急いで神眼を発動し、ステータスを覗き見る。
┠ステータス┨────────────────
名前:サーニャ・バーニア・ベルムント
種族:混血種(エルフと火龍のハーフ)
年齢:102
レベル:94
職業:薬草研究員
ステータス:魔力 54300 HP 42580
魔法:草属性 Ⅶ 風属性 Ⅶ 火属性 Ⅷ
ユニークスキル:火龍の護り 森人の護り
スキル:魔力制御 Ⅷ 魔力操作 Ⅷ 状態異常耐性 Ⅵ 鑑定 Ⅴ 木工 Ⅳ 料理 Ⅴ
称号:族長の孫 異端の存在
────────────────────────
お、おう……中々にインパクトがあるステータスだなぁ…
……それにしても、
「ハーフ、か…」
「…っ!さすが、ですね」
私が思わず呟いた言葉に、驚きつつも感心した様子のサーニャさん。
「ということは……私がどういう存在かも分かってるんですね?」
「はい……神龍様」
もうそこまで言われると、誤魔化すことは出来ないよね。
…というか、私ステータス上では(多分神龍)ってなってたんだけどなぁ?なんで分かっちゃうの?
『それは"格"です』
格……?
『はい。龍族の血が入っている場合、それぞれ格を認識することができます。格、とは、強さの目安と理解していただければ』
なるほどね。つまり、サーニャさんは火龍のハーフだから、私の格が上……つまり神龍だと分かったのね。
『そういうことです。桁違いの格上など、神龍以外いませんから』
なるほど。理解できた……けど、今それを言う必要があったのだろうか?
「なぜ、今になって聞くんです?」
「…実は、会った時から薄々気づいてはいたんです。マリーナ様が格上の存在である、と。…しかしながらマリーナ様はバレないよう生活していらっしゃるようだったので、聞くに聞けず……」
な、なるほど。つまり最初からバレバレだった訳だ。
「なのでマリーナ様がおひとりになられた時に、挨拶を行おうかと」
「別に挨拶どうこうはいいんですけど……それだけではないですよね?」
そう、サーニャさんは挨拶をするためだけに来た訳では無い。
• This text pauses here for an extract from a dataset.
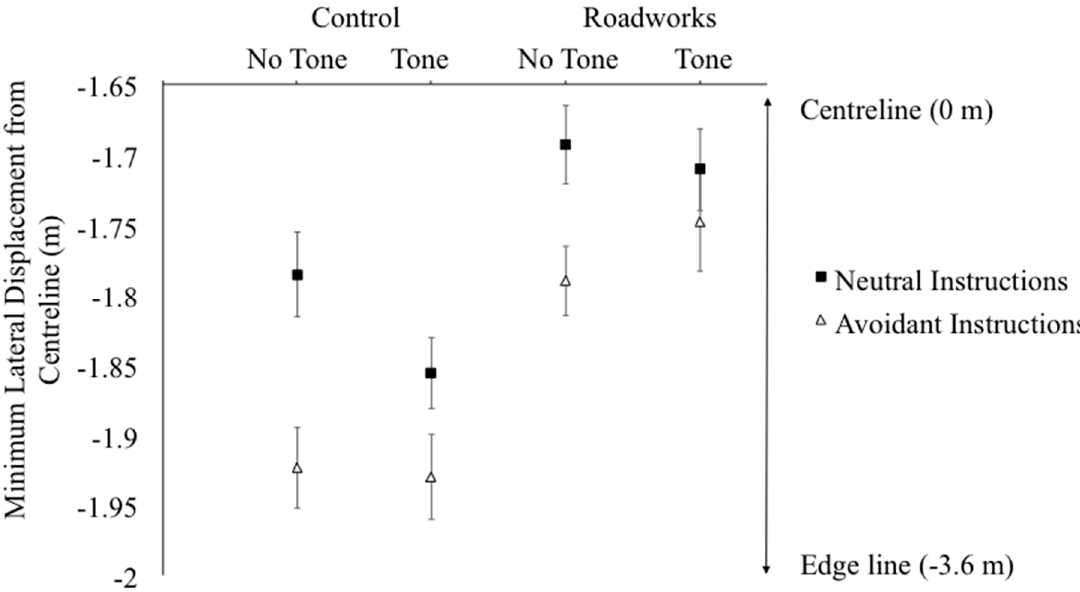
Figure 2. Minimum distance from the centreline (m) across the experimental conditions: instructions that were neutral or avoidant, secondary task (tone counting was present or absent), and driving difficulty (with or without roadworks).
それは顔を見れば分かる。
「…なんでもお見通し、という訳ですか」
「なんでもはさすがに言い過ぎです。話してくれますか?」
サーニャさんは一瞬困ったような表情になったけれど、意を決して内容を話してくれた。
……ただ、その内容については、ちょっと相談が必要かもしれない。
「少し、待って貰えますか?相談したいので…」
「そう、ですよね…厚かましいお願いをしました。すいません」
深々と頭を下げる。
「いや別に気にしてませんから!?頭上げてください!」
私が必死に説得?すると、なんとかサーニャさんは頭を上げてくれた。
「…マリーナ様は、違うのですね」
「なにがです?」
「その態度です。私なんかよりも遥かに高位のお方な筈なのに、上からでもなく対等に接してくださる」
……ちょっと面と向かって言われるとむず痒いな。
「…正直、私は成り立てですし。そこまで上から目線になるのはちょっと私的にもよろしくないな、と……そう言う訳ですから、別にいつも通り接してくれるとありがたいです」
「…わかりました。マリーナさん」
うん、そっちの方が落ち着く。だって正直神龍ってことも実感無いんだもん。~様って言われるのは、ちょっと、ね…。
「明日も早いですから、先に寝てください」
「はい。そうさせてもらいます。では」
サーニャさんが馬車に戻ろうとしたところで、防音結界を解除しておく。しっかし、リナさん達遅いなぁ?
「あっ。そう言えば眠らせてるんでした……」
……原因はサーニャさんだったらしい。サーニャさんと共に馬車に向かうと、皆ぐっすり眠っていた。これは朝まで起きそうにないなぁ……
「…後片付けしときます。それと、私は外で…」
「それはだめです!それなら私が「サーニャさん」っ!…」
私は声に魔力をのせて名前を呼んだ。それだけでサーニャさんは私がなにを言いたいのか理解したようだ。
「そう、でしたね。いつも通りに…」
「はい。心配は要りません。寝具ならありますから」
幸い無限収納庫にベットなり寝袋なりがある。外でも問題あるまい。
「では、おやすみなさい」
「はい。おやすみなさい、マリーナさん」
私はサーニャさんが馬車で寝転がったのを確認し、魔法で眠らせておいた。強制的な睡眠ではなく、睡魔が襲うようにする魔法。これでゆっくり眠れるだろう。
鉄板とギルさん達が使った皿を片付けつつ、食べかけだったステーキを食べる。……硬い。でも無駄にはしたくないので食べきり、その皿も綺麗にしてから無限収納庫に収納。
そして馬車の隣にベットを取り出し、簡易的な壁を土魔法で創り出して、結界が機能していることを確認してから、眠りについた。